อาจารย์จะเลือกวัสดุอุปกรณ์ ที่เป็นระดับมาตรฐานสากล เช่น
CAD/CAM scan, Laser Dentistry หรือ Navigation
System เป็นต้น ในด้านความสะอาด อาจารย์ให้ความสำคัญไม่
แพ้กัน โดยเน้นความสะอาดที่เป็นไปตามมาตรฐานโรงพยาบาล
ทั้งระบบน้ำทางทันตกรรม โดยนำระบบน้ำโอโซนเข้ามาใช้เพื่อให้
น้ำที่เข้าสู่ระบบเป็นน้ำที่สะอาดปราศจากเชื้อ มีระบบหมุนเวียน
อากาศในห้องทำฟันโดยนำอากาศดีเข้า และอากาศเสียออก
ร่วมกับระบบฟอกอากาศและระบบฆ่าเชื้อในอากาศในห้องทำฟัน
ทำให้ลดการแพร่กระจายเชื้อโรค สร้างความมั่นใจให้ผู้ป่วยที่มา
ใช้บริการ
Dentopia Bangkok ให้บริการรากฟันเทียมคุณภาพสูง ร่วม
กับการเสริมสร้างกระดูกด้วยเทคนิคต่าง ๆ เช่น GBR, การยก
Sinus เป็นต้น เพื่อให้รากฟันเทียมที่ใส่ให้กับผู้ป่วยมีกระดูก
################
Try it -
From the line that contains "น้ำที่เข้าสู่ร" down to the last line above, print each line exactly as it appears.

Expected answer -
น้ำที่เข้าสู่ระบบเป็นน้ำที่สะอาดปราศจากเชื้อ มีระบบหมุนเวียน
อากาศในห้องทำฟันโดยนำอากาศดีเข้า และอากาศเสียออก
ร่วมกับระบบฟอกอากาศและระบบฆ่าเชื้อในอากาศในห้องทำฟัน
ทำให้ลดการแพร่กระจายเชื้อโรค สร้างความมั่นใจให้ผู้ป่วยที่มา
ใช้บริการ
Dentopia Bangkok ให้บริการรากฟันเทียมคุณภาพสูง ร่วม
กับการเสริมสร้างกระดูกด้วยเทคนิคต่าง ๆ เช่น GBR, การยก
Sinus เป็นต้น เพื่อให้รากฟันเทียมที่ใส่ให้กับผู้ป่วยมีกระดูก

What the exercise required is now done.